"My dear doctor! My niece at a boarding-school? Never!"
"Why not? There are plenty of good schools where she would be happy and well cared for. Then she must go somewhere else. Send her to her mother's relatives in the South. They live in the country, don't they? Let her grow up with Valentine. The brother and sister had much better be together."
"It is out of the question, doctor. I do not want to give up my niece, and I cannot consent to her being brought up in that large family of boys and girls. She would grow very rough among them."
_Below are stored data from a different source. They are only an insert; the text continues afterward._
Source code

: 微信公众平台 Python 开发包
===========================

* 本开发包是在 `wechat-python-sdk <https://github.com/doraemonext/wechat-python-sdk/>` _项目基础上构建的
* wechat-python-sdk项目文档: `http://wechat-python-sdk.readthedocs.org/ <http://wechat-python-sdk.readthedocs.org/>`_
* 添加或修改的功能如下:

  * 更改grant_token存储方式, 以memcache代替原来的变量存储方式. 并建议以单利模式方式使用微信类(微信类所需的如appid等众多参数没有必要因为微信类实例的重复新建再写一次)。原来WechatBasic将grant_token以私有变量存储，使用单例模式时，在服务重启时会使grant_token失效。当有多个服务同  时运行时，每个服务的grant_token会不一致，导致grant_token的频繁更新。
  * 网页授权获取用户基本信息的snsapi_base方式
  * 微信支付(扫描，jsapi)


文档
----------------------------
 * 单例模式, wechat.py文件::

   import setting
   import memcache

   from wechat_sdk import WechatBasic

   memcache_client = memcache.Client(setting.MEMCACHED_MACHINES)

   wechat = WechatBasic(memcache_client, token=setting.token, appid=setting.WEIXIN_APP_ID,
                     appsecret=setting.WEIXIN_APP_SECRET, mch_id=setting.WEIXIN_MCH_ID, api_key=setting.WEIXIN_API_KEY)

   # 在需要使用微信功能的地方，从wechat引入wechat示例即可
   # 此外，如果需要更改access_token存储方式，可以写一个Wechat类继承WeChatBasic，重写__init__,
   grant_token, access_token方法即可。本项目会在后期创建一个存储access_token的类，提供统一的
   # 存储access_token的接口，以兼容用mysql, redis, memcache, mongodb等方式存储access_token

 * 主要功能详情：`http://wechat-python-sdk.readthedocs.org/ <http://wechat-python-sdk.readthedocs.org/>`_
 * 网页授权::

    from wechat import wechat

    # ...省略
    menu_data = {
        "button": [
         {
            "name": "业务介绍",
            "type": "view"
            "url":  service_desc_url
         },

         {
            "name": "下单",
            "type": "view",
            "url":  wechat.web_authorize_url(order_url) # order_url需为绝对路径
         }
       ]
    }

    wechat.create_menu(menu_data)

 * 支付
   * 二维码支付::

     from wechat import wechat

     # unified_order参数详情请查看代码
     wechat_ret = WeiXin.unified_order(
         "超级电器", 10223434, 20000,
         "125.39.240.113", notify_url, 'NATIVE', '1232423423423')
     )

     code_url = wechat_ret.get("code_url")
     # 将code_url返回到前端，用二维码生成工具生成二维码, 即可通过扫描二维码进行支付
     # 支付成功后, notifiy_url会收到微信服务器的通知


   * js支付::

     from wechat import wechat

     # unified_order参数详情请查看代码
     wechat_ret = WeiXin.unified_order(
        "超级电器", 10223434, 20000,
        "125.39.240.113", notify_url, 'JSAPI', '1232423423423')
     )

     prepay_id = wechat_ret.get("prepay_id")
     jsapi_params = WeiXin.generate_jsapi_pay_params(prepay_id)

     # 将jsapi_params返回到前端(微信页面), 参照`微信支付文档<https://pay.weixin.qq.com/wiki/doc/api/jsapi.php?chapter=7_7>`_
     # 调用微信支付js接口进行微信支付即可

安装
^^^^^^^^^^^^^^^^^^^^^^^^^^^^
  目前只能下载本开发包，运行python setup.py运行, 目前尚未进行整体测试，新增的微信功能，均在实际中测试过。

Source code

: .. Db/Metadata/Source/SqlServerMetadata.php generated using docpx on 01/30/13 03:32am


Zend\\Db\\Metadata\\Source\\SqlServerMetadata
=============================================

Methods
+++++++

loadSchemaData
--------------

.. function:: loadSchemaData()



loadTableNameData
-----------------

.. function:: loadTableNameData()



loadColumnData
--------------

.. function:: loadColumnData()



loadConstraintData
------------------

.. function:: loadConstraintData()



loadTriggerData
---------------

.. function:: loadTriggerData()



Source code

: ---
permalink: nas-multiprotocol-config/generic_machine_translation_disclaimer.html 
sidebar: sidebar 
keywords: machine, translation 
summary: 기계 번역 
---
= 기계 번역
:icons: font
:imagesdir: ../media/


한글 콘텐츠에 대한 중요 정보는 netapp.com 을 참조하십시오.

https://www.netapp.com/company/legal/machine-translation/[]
"The rougher the better, say I," said the doctor, rising to go, "and I tell you plainly, Miss Herrick, unless you do something of that sort there is no saving the child. Drugs won't keep her alive. She needs no medicine, but a natural, free child's life, and the sooner you send her to get it the better. She behaves precisely as if she had something on her mind. What is it?"
"I don't know, I am sure," cried Miss Herrick, who was deeply alarmed. "I can't imagine what it is, unless it is about her father. Miss Rice says she talks in her sleep about his not coming home to her."
"And he ought to come home to her," said the doctor, who had been a friend of Edward Herrick's when they were boys. "What right has a man to shirk his responsibilities in this way?"
"Poor Edward!" began Miss Herrick.
"Fudge and fiddlesticks for 'poor Edward'!" exclaimed the doctor, walking about the room. "You have much more reason to say 'poor Elizabeth.' But I had better take myself off before I say anything to be sorry for. Good-morning."
And the front door slammed before Miss Herrick had recovered from her astonishment at his last speech.
She repeated his opinion of Elizabeth to her sister, and then she wrote, though much against her will, to Mrs. Redmond. She could not understand why the life with her father's sisters should not be the best thing in the world for Elizabeth, but apparently it was not.